As the Rude Pundit read the many reactions to Hillary Clinton's calm yet forceful, emotional yet controlled testimony before the House Special Committee on the 2012 Benghazi consulate attack, he kept thinking about how he would approach writing about the excruciatingly long day. He thought about wonderful metaphors involving how Clinton used various implements to anally assault the oily, sweaty, pre-lubed Trey Gowdy. He thought about Clinton as Godzilla destroying the GOP Tokyo they had erected in the room. He contemplated playing it totally straight with analysis followed by a victory lap of sorts because of how completely the day made Clinton look like she was already president, a grown-up facing down fit-throwing children. All of these things and more stirred around in his head.
Then it struck him: Fuck these fuckers.
The Rude Pundit is sure he speaks for more than a few Americans who are sick and goddamn tired of Republicans trying to tell them that something is the most important thing in the history of ever when, in reality, it's virtually meaningless. Just because the advanced syphilitics of the GOP caucus and their media crotch-lickers say we need to care about something doesn't really mean we need to care about it.
Maybe this is a grudge held over from the impeachment of President Bill Clinton, when we were supposed to care that Clinton lied under oath about getting some hot oral action in the Oval Office. You could walk the streets in those heady days in the late 1990s and look into people's eyes and recognize that we all knew the whole thing was utter and complete bullshit. Only the scabbiest and most deranged among us fell for the con job that was being played by Republicans and the press, which, at the time, was so desperate to prove it wasn't liberal that it didn't feel free to call "bullshit" where bullshit had piled up. We knew it was nothing. And, in the end, it really was a worthless exercise.
But once again, here we are, indulging the right-wing delusion machine. Its candidates have no record to run on, no ideas that will actually help the country, and no connection with the reality of most people's lives right now, so all it can do is convince us that Hillary Clinton did Something Bad and we're supposed to respond with either "Yes, that is Something Bad" or "No, that isn't Something Bad at all," which just proves their idiotic point. The Rude Pundit wants to suggest another path: There is nothing to respond to.
No one needs to ever think about Benghazi again. No one except people in charge of making our foreign agents secure needed to think about it again starting pretty quickly after it happened. It's almost hilarious that there are Americans who believe this is the greatest scandal since that time we elected a Muslim. How sad. How boring. How predictable, that so many people will allow themselves to be so blatantly and openly manipulated into anger about an event that has no effect on their lives at all unless they are somehow connected to the dead and injured by more than shared citizenship.

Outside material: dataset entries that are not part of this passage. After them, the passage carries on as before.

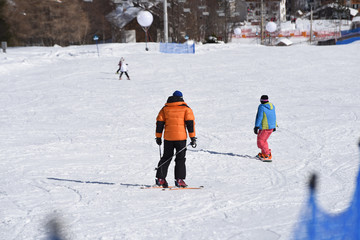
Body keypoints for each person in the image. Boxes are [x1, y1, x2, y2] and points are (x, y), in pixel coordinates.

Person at [155, 90, 197, 188]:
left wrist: (158, 137)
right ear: (182, 98)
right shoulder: (186, 109)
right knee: (180, 159)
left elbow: (159, 124)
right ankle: (179, 180)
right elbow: (190, 124)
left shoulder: (165, 109)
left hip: (168, 138)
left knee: (166, 157)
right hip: (181, 138)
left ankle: (160, 179)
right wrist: (192, 137)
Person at [254, 95, 277, 161]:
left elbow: (259, 117)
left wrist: (256, 126)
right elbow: (273, 116)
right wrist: (274, 125)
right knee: (263, 140)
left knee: (260, 141)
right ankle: (264, 153)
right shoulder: (272, 106)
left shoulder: (261, 107)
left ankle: (267, 154)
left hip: (264, 127)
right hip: (271, 127)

So, no, there will be no poring over the transcript here to reveal exactly how big the assholes on the committee were to Clinton. There will be no reveling in how Clinton spanked the Republicans constantly. Because we don't need to. We know it was a useless exercise with only one conclusion: The GOP is a dishonorable party of America-hating scoundrels who don't care what they destroy in order to impose an anti-middle and -working class ideology on the nation. Everything they do exists only to achieve that. And the lies they want us to believe and the nonsense they want us to care about are merely the shiny objects to distract us.

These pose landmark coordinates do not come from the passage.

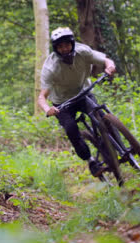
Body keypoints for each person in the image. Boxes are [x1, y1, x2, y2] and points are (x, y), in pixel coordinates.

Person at [37, 27, 116, 177]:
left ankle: (114, 147)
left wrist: (109, 65)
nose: (64, 49)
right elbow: (42, 97)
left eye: (66, 44)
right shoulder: (50, 67)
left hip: (83, 93)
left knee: (102, 117)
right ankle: (91, 161)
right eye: (60, 47)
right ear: (56, 49)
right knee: (71, 129)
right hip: (62, 103)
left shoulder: (83, 51)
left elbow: (105, 59)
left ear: (72, 43)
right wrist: (47, 109)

To put it more simply, talk to us when you hold goddamned hearings on cops shooting black people or over-armed whites gunning down students. Those dead Americans matter far more to the everyday lives of everyday people than 100 Benghazis.
"We're so much better" than the hearing, Rep. Elijah Cummings said in one of his many honorable and inspiring moments. "That's not what America is all about." As much as we want to believe that, unfortunately, we are shown time and again, that this is exactly what America is about for too, too many Americans.